Historically restricted to the realm of fiction, the quest for immortality is now a serious scientific project, with billionaire tech titans investing huge amounts in the project. Skeptics challenge this pursuit as a utopian dream which underestimates the limits of science and undervalues the role of mortality in giving meaning to life.

Paul Root Wolpe, director of the Center of Ethics at Emory University, believes this project distracts us from paying attention to how we treat older people now. Instead of focusing on extending life, we should ‘keep people healthier longer and increase the amount of time that they get to appreciate and enjoy life. In youth-obsessed cultures, old age can feel like a cloak of invisibility. Adding life to years is more important than adding years to life.

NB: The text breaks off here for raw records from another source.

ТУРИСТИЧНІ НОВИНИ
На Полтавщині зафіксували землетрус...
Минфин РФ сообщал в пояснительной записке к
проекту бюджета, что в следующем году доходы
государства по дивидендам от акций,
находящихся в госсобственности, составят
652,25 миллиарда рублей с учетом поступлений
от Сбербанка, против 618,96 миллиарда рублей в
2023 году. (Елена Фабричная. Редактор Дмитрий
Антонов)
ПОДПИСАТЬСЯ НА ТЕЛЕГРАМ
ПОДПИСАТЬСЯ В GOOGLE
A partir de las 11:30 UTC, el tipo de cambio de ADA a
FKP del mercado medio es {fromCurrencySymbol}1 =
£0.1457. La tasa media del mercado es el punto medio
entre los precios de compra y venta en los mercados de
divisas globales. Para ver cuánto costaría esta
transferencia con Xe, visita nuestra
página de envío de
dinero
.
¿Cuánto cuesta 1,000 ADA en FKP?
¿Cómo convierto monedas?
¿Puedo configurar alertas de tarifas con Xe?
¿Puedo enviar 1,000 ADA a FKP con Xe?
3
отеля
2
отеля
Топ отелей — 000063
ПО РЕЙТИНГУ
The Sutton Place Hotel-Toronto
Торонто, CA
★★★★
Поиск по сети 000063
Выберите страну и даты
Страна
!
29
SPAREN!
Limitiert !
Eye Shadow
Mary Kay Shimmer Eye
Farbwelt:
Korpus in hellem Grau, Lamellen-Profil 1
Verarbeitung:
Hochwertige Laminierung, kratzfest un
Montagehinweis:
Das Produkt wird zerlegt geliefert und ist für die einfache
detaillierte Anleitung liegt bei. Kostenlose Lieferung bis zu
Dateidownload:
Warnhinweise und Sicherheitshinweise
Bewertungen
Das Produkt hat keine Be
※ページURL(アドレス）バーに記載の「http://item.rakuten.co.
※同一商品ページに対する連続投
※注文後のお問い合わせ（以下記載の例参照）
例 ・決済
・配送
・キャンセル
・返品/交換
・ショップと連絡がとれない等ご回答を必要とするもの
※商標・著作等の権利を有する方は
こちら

Emerging medical technologies for extending life should be greeted with caution. Just because we can do something, doesn’t mean we should. Cosmetic surgery, first applied to disfigurements and later to war wounds, is now a thriving industry where surgeons are “instruments of shifting whims about what is attractive.

Raging against the dying of the light might seem heroic to some, but accepting our mortality with humility may be essential to valuing the time we have. As the astronomer Carl Sagan said: ‘Far better it seems to me, in our vulnerability, is to look death in the eye and to be grateful every day for the brief but magnificent opportunity that life provides.’